Additional reporting by Patrick Kennedy.

The Comm Ave. Connection

By Patrick Kennedy

The School for Field Studies is accredited by Boston University. That means enrollees—who come from more than 275 colleges and universities across the country to spend a semester or summer abroad with SFS—are officially registered BU students who receive transcripts from the University. With BU’s imprimatur, those grades transfer to the students’ home institutions. The BU College of Arts & Sciences dean’s office reviews SFS professors’ curricula vitae, and the University approves all SFS courses.

In addition, more than 200 BU students have participated in the program. “The relationship with SFS is valuable to BU,” says Boston University Assistant Director for External Programs David Lamitie, “because it provides students with additional options for study abroad and research in destinations and on topics not fully covered by our own offerings. SFS is an innovative leader in the field of thematic, experience-based learning, and BU students benefit from their expertise.”

And in turn, BU has “absolutely” been a resource for SFS, says founder and chair Terry Andreas (’64). Through the accreditation process, “they’ve kept me honest. They asked all the right questions…BU has been tremendously helpful. I couldn’t have done it without them.”

The Terrier network doesn’t end there. Andreas’ son, George Bevis (ENG’00), also sits on the SFS board, as does her BU classmate Judith Winslow (CAS’64). And the school’s president, Bonnie Clendenning, is the former executive director of a Boston University center, the Archaeological Institute of America.

Andreas has long had a close relationship with BU. Now a trustee emerita, she served on the BU Board of Trustees for 17 years. (She recently retired due to term limits, but says she will stay active at her alma mater.) Andreas has given generously to BU over the years, including a large gift to COM’s photojournalism program. She has served on the board of the BU Academy, and in 1992 she earned BU’s Alumni Award for Distinguished Service to the Community. Recently, she hired COM’s AdLab students to do publicity for her new pet shop in Manhattan, Uptown Birds. “They did a great job!” she says. “I was so impressed.”
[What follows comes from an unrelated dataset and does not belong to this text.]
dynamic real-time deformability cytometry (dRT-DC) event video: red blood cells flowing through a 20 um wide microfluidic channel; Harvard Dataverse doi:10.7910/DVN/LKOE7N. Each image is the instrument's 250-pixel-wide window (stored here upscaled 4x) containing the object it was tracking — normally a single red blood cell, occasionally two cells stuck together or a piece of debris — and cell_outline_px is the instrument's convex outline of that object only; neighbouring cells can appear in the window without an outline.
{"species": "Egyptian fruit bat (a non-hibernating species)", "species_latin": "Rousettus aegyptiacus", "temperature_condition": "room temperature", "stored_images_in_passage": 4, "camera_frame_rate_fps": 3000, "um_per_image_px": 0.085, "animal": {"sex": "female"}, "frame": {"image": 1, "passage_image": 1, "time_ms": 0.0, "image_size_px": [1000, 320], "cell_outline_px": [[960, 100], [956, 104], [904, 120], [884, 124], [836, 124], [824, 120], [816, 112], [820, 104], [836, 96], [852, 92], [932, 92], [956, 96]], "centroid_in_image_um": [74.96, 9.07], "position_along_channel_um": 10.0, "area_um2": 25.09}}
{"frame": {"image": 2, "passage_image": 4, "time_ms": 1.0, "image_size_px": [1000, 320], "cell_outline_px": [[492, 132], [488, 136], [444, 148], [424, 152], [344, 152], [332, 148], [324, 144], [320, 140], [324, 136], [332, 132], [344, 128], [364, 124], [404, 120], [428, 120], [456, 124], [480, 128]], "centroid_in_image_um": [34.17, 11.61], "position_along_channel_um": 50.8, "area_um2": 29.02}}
Not surprisingly, Andreas places a high value on education. “It’s important to stay in school as long as you can and learn from everybody you can,” she says. That realization hit home when she was at COM, she adds. After working a part-time telemarketing job for which she felt ill-equipped, “when I then sat in my classes, it became clear to me that what they were teaching, and what I was learning, had a very practical impact on life,” she explains. “I realized I would actually use the information that I was learning in my classes, and that gave new meaning to the subject matter.”

Sure enough, in the early days of SFS, when Andreas had to prepare promotional materials and draft grant proposals, “It was never difficult to sit down and write,” she says, because “at COM, you learned to just keep doing it,” as well as to keep in mind “that you’re communicating with someone else and [to think] about who it is, so that you’re speaking directly to your audience in the right language.”